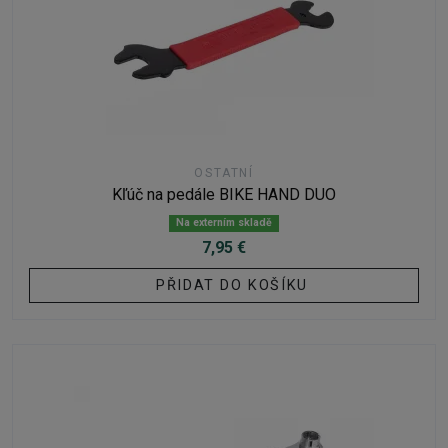
OSTATNÍ
Kľúč na pedále BIKE HAND DUO
Na externím skladě
7,95 €
PŘIDAT DO KOŠÍKU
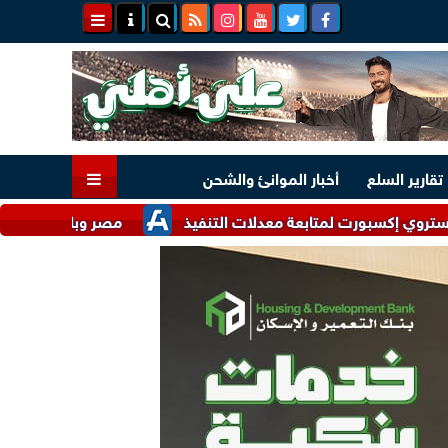
تقارير السلع
أخبار الموانئ والشحن
ت لمتابعة معدلات التنفيذ
مصر وباكستان تؤكدان حرصهما على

**What the exercise asks:** Copy the lines above without any changes, starting at the line with "تقارير السلع" and ending with the last line of the rows.

**Result for this task:**
تقارير السلع
أخبار الموانئ والشحن
ت لمتابعة معدلات التنفيذ
مصر وباكستان تؤكدان حرصهما على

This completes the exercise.